BEGIN TEXT EXTRACT

The lilacs are just beginning to show buds (so far behind Detroit!) and I could see a few little wild roses getting green.  I tried to take pictures of a very small violet (the way I like them!) and the blossoms on the bearberries, but that will have to wait until I figure out the macro thing.

 

I think I will go sit on the porch.  So far it has been breezy enough that the bugs have not been too busy.  Something was flying around me, but I don't think I have any bites yet.  I could sit and look at the lake all day on a day like this.  Cleaning and dusting will just have to wait.

 

May 19

Please notice that this upload contains two days' worth of journals.  I wanted to record my impressions of my first day of travel, even though I couldn't upload them on Thursday.

 

Friday morning, I discovered that all the white flowers I had been seeing in patches along the road are actually white trilliums - they were everywhere, including in a bouquet at the restaurant.  Well - east of Marquette they were everywhere.  I didn't see any on the rest of my drive.

 

I did not start early Friday morning.  It was a beautiful, sunny day, with temperatures in the 60's near Marquette and going down as I got toward Copper Harbor.  At this time of year, the drive from Marquette to Houghton, which can be so beautiful later in the spring and in the fall, is really boring.  Very few flowers, except for dandelions and a few marsh marigolds.  Most of the woods are black spruce and cedar, and it was very dull. There wasn't very much traffic, though, so I was able to make fair time.

END TEXT EXTRACT
BEGIN DATASET EXCERPTS

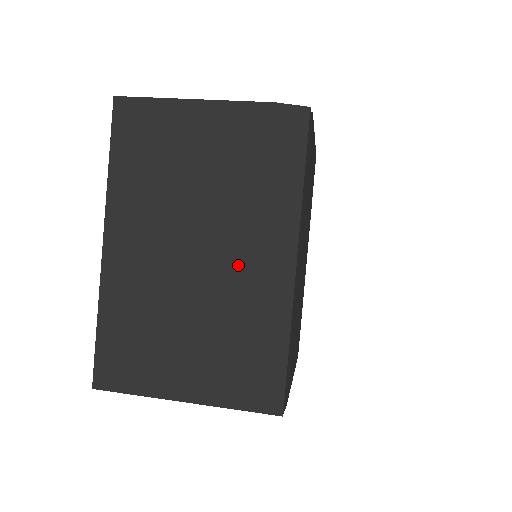
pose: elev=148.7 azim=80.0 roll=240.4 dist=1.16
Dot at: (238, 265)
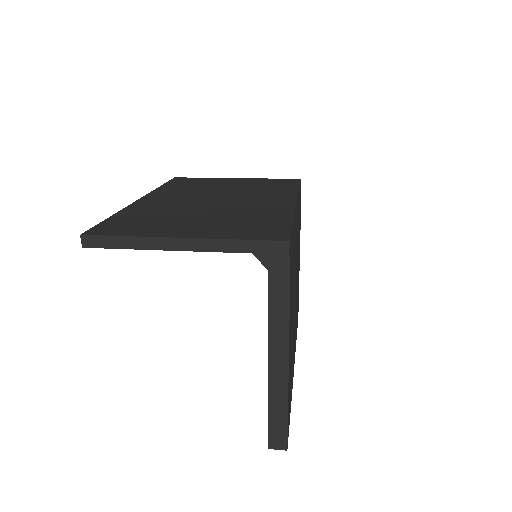
Dot at: (249, 202)
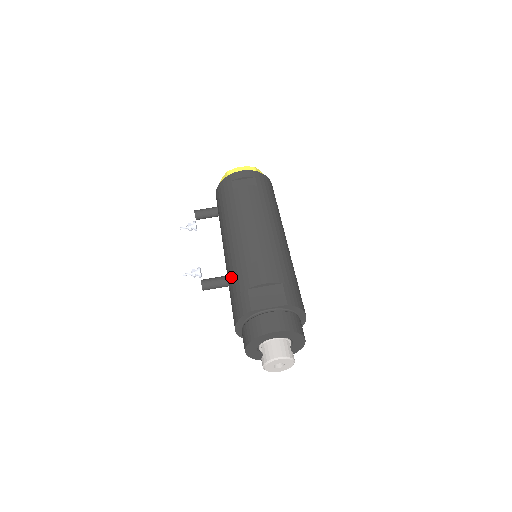
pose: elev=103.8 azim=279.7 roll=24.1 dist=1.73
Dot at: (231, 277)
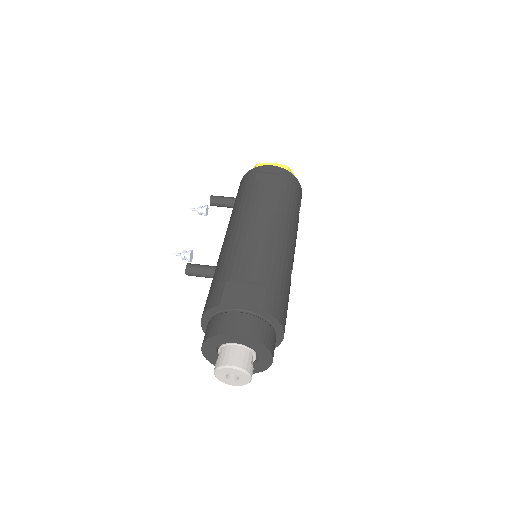
Dot at: (217, 267)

END DATASET EXCERPTS

» **TASK DETAILS**
Please continue the journal entry about the spring drive from Marquette toward Copper Harbor, starting right after its last sentence.

» **RESULT**
 

I did stop at Fraki's and shop for cleaning supplies and a sandwich, which I still have not eaten. I got to Copper Harbor around 1:00, after driving up M26 along the shore.  I still have to investigate the trees that are blooming.  Many of the trees are just leafing out here, and it's fun to see spring again.  Tulips and some daffodils are in bloom, and it will surprise me if the lilacs come out before I go back.

 

I stopped to see Phoebe - and her house - and Shirley, and got to the house about 2:00.

 

Well, it's beautiful.  It's just like I thought it would be.  I can live here.

 

Of course, there are a bunch of little things that aren't quite right, nothing major, I think, and there is an incredible amount of dust on everything, but that's to be expected.

 

The fridge was on, but the boxes of parts were still in it, so I crammed the stuff I brought into it.  There wasn't a lot of time after Phoebe and I unloaded the truck, because the Volunteer Fire Department was having a benefit dinner, and we wanted to go to that.

 

The dinner was fun.  I saw a lot of my friends and met a lot of new people, and I ended up staying until almost 10:00.  Didn't sleep very well, because my head was full of all the little things I saw wrong in the house.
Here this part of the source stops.